El hígado está representado por Rafael; el corazón por Ticiano; el cerebro, «parte noble y calificada», por Correggio, «verdadera cabeza del microcosmos de la pintura»; los órganos genitales por Paolo Veronese. Los alambicados y fatigosos razonamientos con que el escritor, refiriéndose a las cualidades del arte de los distintos maestros, trata de demostrar su extravagante tesis, le brindan ocasión de recordar a otros artistas de mérito inferior, entre ellos Leonardo y Miguel Ángel, que, a su juicio, sólo se aproximan a la perfección sin alcanzarla. Sucesivamente, Scannelli discurre sobre las tres escuelas ya recordadas, a las que añade como cuarta la boloñesa.
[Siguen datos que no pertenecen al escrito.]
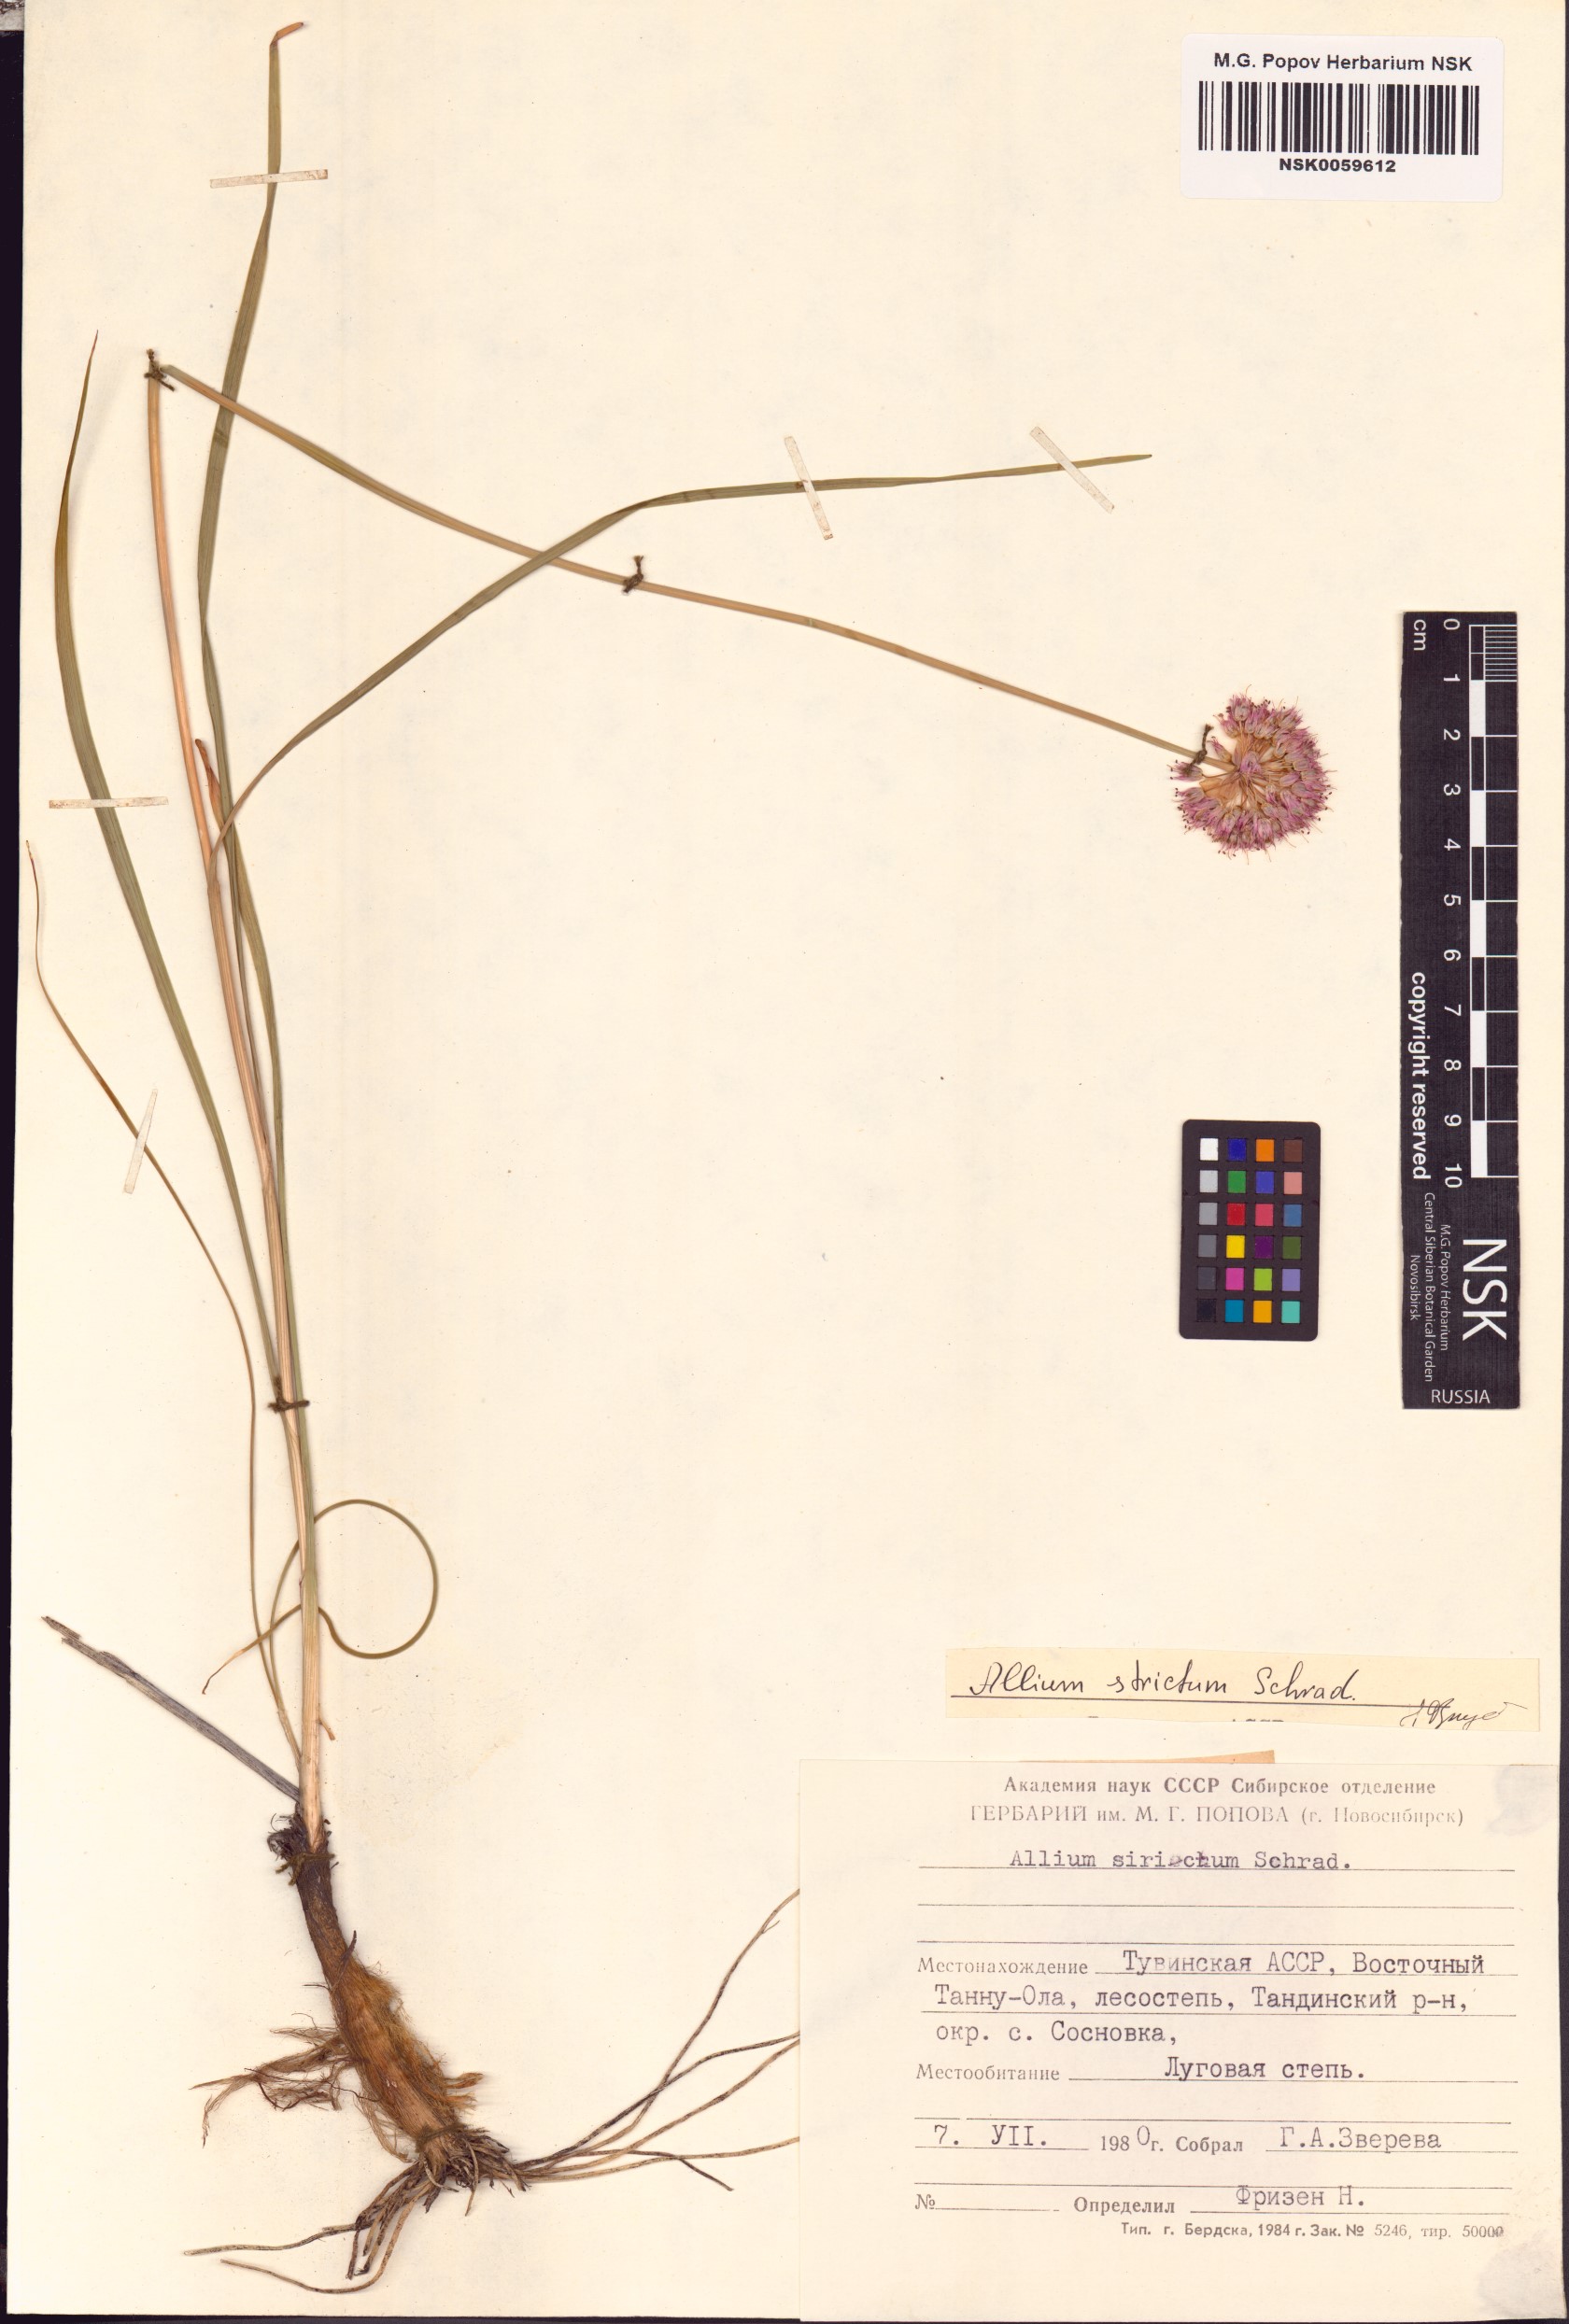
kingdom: Plantae
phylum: Tracheophyta
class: Liliopsida
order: Asparagales
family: Amaryllidaceae
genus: Allium
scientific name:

Por su culto de Correggio, de Rafael y de los coloristas septentrionales, el escritor se muestra orientado sobre todo hacia el eclecticismo de Carracci: su académica prudencia se manifiesta en el precepto de que «hay que huir en pintura de todos los extremos, pues son nocivos». Otros capítulos, que atestiguan una notable información de la literatura artística precedente, están dedicados a los conocimientos universales necesarios a los pintores, como la doctrina de las proporciones y de la perspectiva.
La segunda parte del libro, donde «se señalan las diversas obras más famosas y excelentes que viven ahora a los ojos de los virtuosos como adorno particular de Italia», es un resumen histórico y crítico del desarrollo de las principales escuelas pictóricas, que no carece de interés por las noticias y juicios ofrecidos sobre numerosos artistas, y ante todo por la tentativa de coordinar en torno a los jefes de escuela las principales corrientes del gusto.